As you may have noticed, Darex, makers of the Work Sharp have discontinued the WSSA0002601 Tool Bar Attachment. My guess is Tormek sued them for capitalizing on Tormek's tool innovations to sell Work Sharp units.

I love my WS and want to implement the Tool Bar Attachment, in principle at least. I am Home Depot / McMaster Carr'ing a solution similar to the Stump Nubs solution. I will post pictures when done.

I have found the WS Tool Bar user manual on the internet, so I am 90% there. What I need are the Tool Stick Out (TSO) dimensions and the Bar Height (H) dimensions.

I am hoping to find someone who has the Tool Bar Attachment, and is willing to put some calipers on it to accurately measure the three bar height and the two TSO dimensions?










Thank you in advance!


----------



## Putttn (Feb 29, 2012)

I think I have one of those. I need to find it and then see if I can get you some dimensions.


----------



## Putttn (Feb 29, 2012)

TSO B=2", TSO A=2 1/2", H1=1/8", H2=3/8" AND H3=5/8".


----------



## OhioJohn (Dec 29, 2017)

Thank you!


----------



## Putttn (Feb 29, 2012)

Let me know if you need any more measurements.


----------



## mftfarmer (Feb 12, 2018)

I am interested in how you solved this problem.

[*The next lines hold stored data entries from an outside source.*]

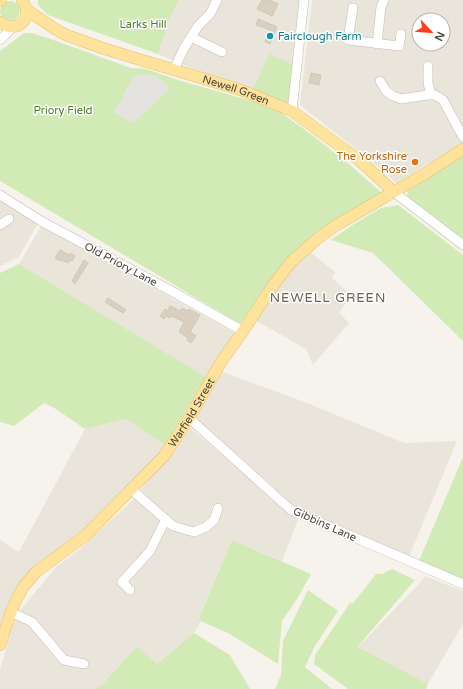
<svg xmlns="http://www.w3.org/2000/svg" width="463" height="689" viewBox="0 0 463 689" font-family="'Varela Round',sans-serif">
  <rect width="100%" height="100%" fill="#f6f3ec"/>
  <path fill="#eae5da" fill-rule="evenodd" d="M179 0H302L295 65 253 90 217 79 158 54 169 20Z
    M312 0H463V143L396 183 376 165 300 105ZM419 20H443V44H419Z
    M0 200 38 223 19 257 0 266Z
    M42 226 235 333 206 377 19 264 40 228Z
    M308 250 335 272 332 278 351 295 339 313 349 323 313 365 306 349 255 320 280 280Z
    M220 371 302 401 404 443 457 441 408 559 297 510 265 479 263 483 193 419Z
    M126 419 165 445 160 453 69 545 31 570 0 634V540L19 552 85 429Z
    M190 428 298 520 282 561 232 540 198 619 201 621 194 633 157 664 137 646 102 685 95 689H0V669L14 623 22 608 56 567 79 550 135 498 151 477 170 457Z
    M425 576 463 591V624L428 684 358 647 418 585Z"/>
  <path fill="#d2eab5" d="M38 0H179L169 20 158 54 48 15 38 5Z
    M0 11a10 10 0 1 1 20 0a10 10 0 1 1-20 0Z
    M24 33H31L45 37 131 68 146 69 181 81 273 107 312 135 350 165 382 193 271 280 240 324 0 181V51Z
    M269 54 295 65 291 106 253 90Z
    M463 156V243L407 198 408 191Z
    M398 205 463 255V341L373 253 331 240 354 224 381 208Z
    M19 264 206 377 165 445 126 419 85 429 56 409 44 403 14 426 0 422V273Z
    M463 457V583L418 563Z
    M232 540 311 574 297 599 282 621 278 664 228 633 198 620Z
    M392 569 415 580 353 652 358 647 428 684 426 689H348L314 664 315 655 350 603H353L376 574H382Z
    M308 590 338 611 315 646 305 667 332 689H275L281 675 283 641Z
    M194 633 230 655 250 689H95L102 685 137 646 157 664Z"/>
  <path fill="#e5e3e0" d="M144 74 157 76 170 88 134 123 114 113 133 76Z"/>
  <path fill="#d8cfc1" stroke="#d3c7b4" d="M262 0H270L278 4 272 16 257 9Z
    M258 19 277 27 270 44 265 42 270 30 256 25Z
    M311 73 321 75 319 85 309 83Z
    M60 250 70 255 71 253 75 256 72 261 70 260 68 263 61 260 60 261 55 258Z
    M84 260 88 263 75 284 72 281Z
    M108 298 126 310 123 313 105 302Z
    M170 306 180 311 182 308 188 311 189 309 200 315 190 332 196 336 191 343 187 340 188 338 179 332 184 322 172 316 170 318 166 316 164 319 160 316 165 309 168 311Z"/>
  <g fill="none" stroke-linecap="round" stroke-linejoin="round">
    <defs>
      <path id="minor" d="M353 8 348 40 399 46 401 34
        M191 37 222 52
        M0 40 13 27
        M377 44 381 7 384 0
        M428 66V83L431 95
        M174 70 183 50 198 26 210 14 217 0
        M380 81 386 91 393 96 401 99 427 95H435L443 100 463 137
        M292 111 304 0
        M394 192 463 245
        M0 195 41 221 166 288 243 331
        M0 225 9 219
        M189 418 291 510 463 584
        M132 490 173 526 194 532 206 527 214 520 218 508
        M130 590 122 582 150 551 166 519
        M11 612 32 622 64 660 84 664"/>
      <g id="major">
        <path d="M0 1 1 0"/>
        <path id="s1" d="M27 10 55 29 66 35 105 49 241 90 292 111 359 160 394 192"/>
        <path d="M0 22C17 36 35 17 22 0"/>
        <path id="s2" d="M0 645 11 612 17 598 24 586 36 572 85 536 164 456 189 418 221 362 243 331 274 284 291 262 317 239 335 226 426 173 463 149"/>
      </g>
    </defs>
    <use href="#minor" stroke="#c2bbae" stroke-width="10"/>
    <use href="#major" stroke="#e6c16a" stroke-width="12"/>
    <use href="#minor" stroke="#fff" stroke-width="9"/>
    <use href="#major" stroke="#ffe39c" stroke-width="11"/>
  </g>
  <circle fill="#0f9aa8" stroke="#fff" stroke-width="1.5" cx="270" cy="36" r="4"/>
  <circle fill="#e8710a" stroke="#fff" stroke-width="1.5" cx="415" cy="162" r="4"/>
  <g text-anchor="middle" stroke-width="3" stroke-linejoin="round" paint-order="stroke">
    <g font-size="11" fill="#4a7f2a" stroke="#fff">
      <text x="143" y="28">Larks Hill</text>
      <text x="63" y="114">Priory Field</text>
    </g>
    <g font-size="11" fill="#0d838f" stroke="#fff" text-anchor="start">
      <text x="278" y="40">Fairclough Farm</text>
    </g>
    <g font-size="11" fill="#4b4439" stroke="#fff">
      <text dy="4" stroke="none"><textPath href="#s1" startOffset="225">Newell Green</textPath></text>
      <text transform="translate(121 264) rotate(28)" y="4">Old Priory Lane</text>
      <text dy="4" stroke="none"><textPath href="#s2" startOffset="307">Warfield Street</textPath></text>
      <text transform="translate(325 524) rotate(24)" y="4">Gibbins Lane</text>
    </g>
    <g font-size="11" fill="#c56008" stroke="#fff" text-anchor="end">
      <text x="407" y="160">The Yorkshire<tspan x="407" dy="13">Rose</tspan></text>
    </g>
    <g font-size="13" letter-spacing="1" fill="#6e6250" stroke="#fff">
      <text x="328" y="302">NEWELL GREEN</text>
    </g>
  </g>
  <g transform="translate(431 32) rotate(116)"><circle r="19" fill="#ffffff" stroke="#b7b4b0"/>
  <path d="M0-3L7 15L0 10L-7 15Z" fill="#fc3f1d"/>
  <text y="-6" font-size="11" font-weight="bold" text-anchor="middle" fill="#4b4439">N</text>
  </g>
</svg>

I am in a similar situation. Can you help?


----------



## OhioJohn (Dec 29, 2017)

I built this









I set the heights and depths from the table above. Works great!

12mm Bar - McMaster Carr - Epoxied in place
1/2-20 Tap & 1/2-20 All-Thread - Home Depot

Ran tap halfway through the block, then ran all thread in until bound.

Nice, tight & parallel!


----------



## jniphone (Mar 30, 2018)

Excellent job! Can you zoom in or show the back side? Can't quite conceptualize it. I have to build the same type of extension for mine. Thanks!


----------



## Sandon (Jan 31, 2014)

I too would be appreciative of a closer picture of the back. You seem to have done an excellent solution. Thank you.


----------



## PatA (May 16, 2019)

I realize this is a year+ old now but is it possible to get additional views, I don't follow how the threaded rods are working.


----------